Today we stand today in the middle of the second great economic transformation the nation has ever seen. During the first one, from 1900 to 1970, we evolved from an agricultural economy into an industrial one. And since around 2000, we’ve been evolving from an industrial to a digital economy. This second great transformation is happening so rapidly that it should be nearly complete by 2015.

All of us know what happened to people of color during the great agricultural-to-industrial transformation. As documented in Ira Katznelson’s brilliant 2005 book When Affirmative Action was White, the indicators of equal opportunity went through the floor. Minorities fell farther and farther behind because discrimination had left them unprepared or barred entirely from taking advantage of most of the great opportunities presented by industrialization.

And now, during the industrial-to-digital transformation, history is repeating itself. As the San Jose Mercury News and others have documented, minority employment and entrepreneurship levels in the high tech industry are tiny, and racial disparities are growing wider every day.

Turning this around means reorganizing and empowering the FCC to act rapidly and assiduously to protect consumers and promote social justice. Several new ideas are circulating to reform the FCC – for example:
* A shot clock on rulemakings that would treat Commission inaction as forbearance;
* Adding engineering staff to the offices of each Commissioner, which would do much to accelerate and sharpen FCC rulemakings; and
* Making the National Broadband Plan team a permanent element of the FCC’s staff that updates the Plan every two years to keep pace with disruptive technology and advance social justice.

We need Congress to consider these ideas and many, many more. The best way to do this is comprehensively, in a new Telecommunications Act for the Digital Age.

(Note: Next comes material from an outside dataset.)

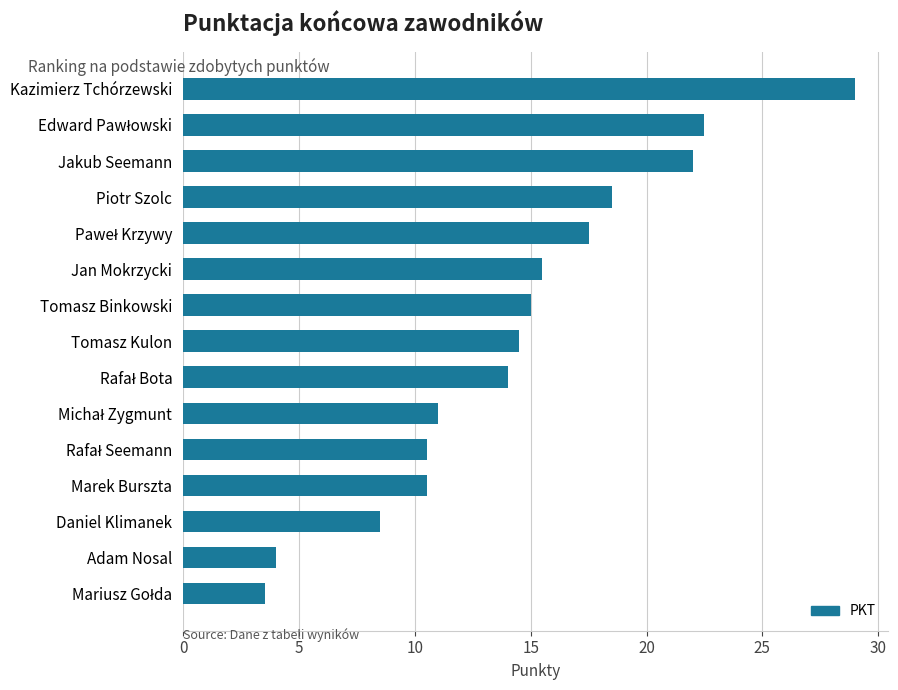

Is it true that the value at Tomasz Binkowski is 22.6?

False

Here is what such a statute could accomplish:
* It could make the United States the world’s leader in broadband infrastructure, adoption, informed use and consumer protection.
* It could release the FCC from regulatory make-work when disruptive technologies ensure the market’s competitiveness, and it could empower the FCC to take strong steps to protect consumers when the market has failed due to such external factors as systemic racial discrimination and its present effects.
* It could harmonize regulation across the ecosystem of converging and competing industries to ensure technological neutrality and consistent consumer protection.
* It could both expect and enable the Commission to rapidly resolve complex issues while winning the confidence of the appellate courts.
* It could enable the nation to achieve universal broadband access, adoption, and affordability within five years.
* And it could ensure that all Americans, including minorities and women, will participate fully as owners and managers in the media, telecom and high tech industries.

Over the past few months, MMTC has joined with other interested parties to begin exploring the creation of a New Telecom Act Taskforce that would also consider a variety of tools – tax legislation, executive orders, rulemakings, public/private partnerships, and industry best practices. As we move forward, we’ll need everyone in this room to join in fighting to restore the economic health of the United States and to achieve permanent first class digital citizenship for Americans.